Enhanced ethanol sensing performance of hollow ZnO–SnO2 core–shell nanofibers

TLDR: In this paper, a design of the ethanol sensor based on ZnO-SnO 2 heterostructure is reported, and the performance of the fabricated sensors is systematically investigated, which reveal that the hollow shell structure enhances the sensing performance and shortens the response and recovery time.
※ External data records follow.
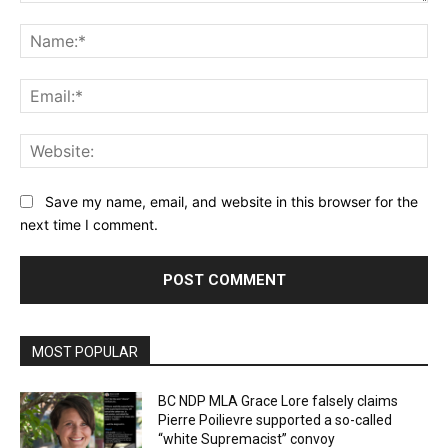
Comment:
Na
Ema
Web
Save my name, email, and website in this browser for the
next time I comment.
MOST POPULAR
BC NDP MLA Grace Lore falsely claims
Pierre Poilievre supported a so-called
“white Supremacist” convoy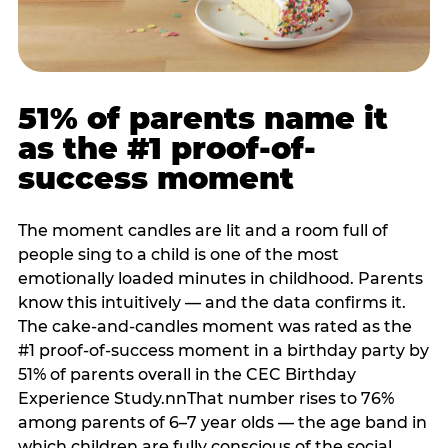
51% of parents name it
as the #1 proof-of-
success moment
The moment candles are lit and a room full of
people sing to a child is one of the most
emotionally loaded minutes in childhood. Parents
know this intuitively — and the data confirms it.
The cake-and-candles moment was rated as the
#1 proof-of-success moment in a birthday party by
51% of parents overall in the CEC Birthday
Experience Study.nnThat number rises to 76%
among parents of 6–7 year olds — the age band in
which children are fully conscious of the social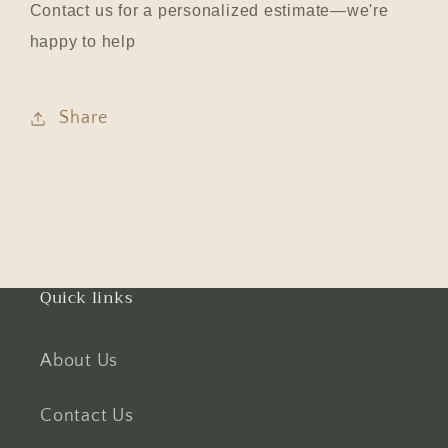
Contact us for a personalized estimate—we're
happy to help
Share
Quick links
About Us
Contact Us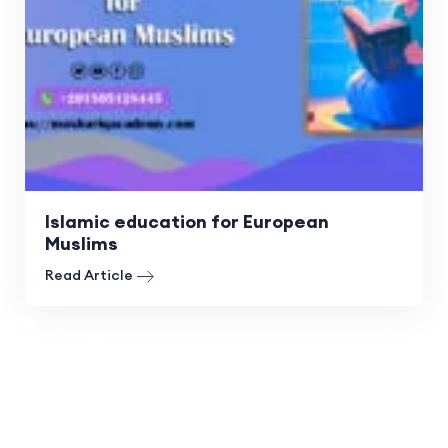
Islamic education for European
Muslims
Read Article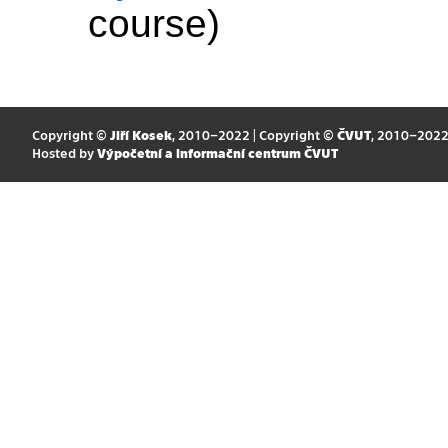
course)
Copyright ©
Jiří Kosek
, 2010–2022 | Copyright ©
ČVUT
, 2010–202
Hosted by
Výpočetní a informační centrum ČVUT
Abstract: Designing composite nanomaterials is one of the most important key techniques for improving gas sensing performance. In this paper, a design of the ethanol sensor based on ZnO–SnO 2 heterostructure is reported. The hollow SnO 2 nanofibers are first synthesized by using the electrospinning method, and then the ZnO shell is subsequently grown on the fibers via the hydrothermal method. The ZnO–SnO 2 core–shell structure is confirmed by X-ray diffraction (XRD), energy dispersive spectrometer (EDS), scanning electron microcopy (SEM), transmission electron microscopy (TEM) and elemental mapping analysis. The gas sensing behaviors of the fabricated sensors are systematically investigated. Under optimum operating temperature (200 °C) at 100 ppm ethanol, the response of ZnO–SnO 2 sensor is 392.29, which is 11 times larger than that of SnO 2 sensor (about 35.02). The response and recovery time of ZnO–SnO 2 sensor are 75 s and 12 s, while that of SnO 2 sensor are 86 s and 14 s, respectively. The results reveal that ZnO–SnO 2 core–shell structure enhances the sensing performance and shortens the response/recovery time, which is attributed to unique hollow structure, oxygen vacancies and n–n heterojunction. In addition, the energy band structure of ZnO–SnO 2 heterojunction and the ethanol sensing mechanism are analyzed.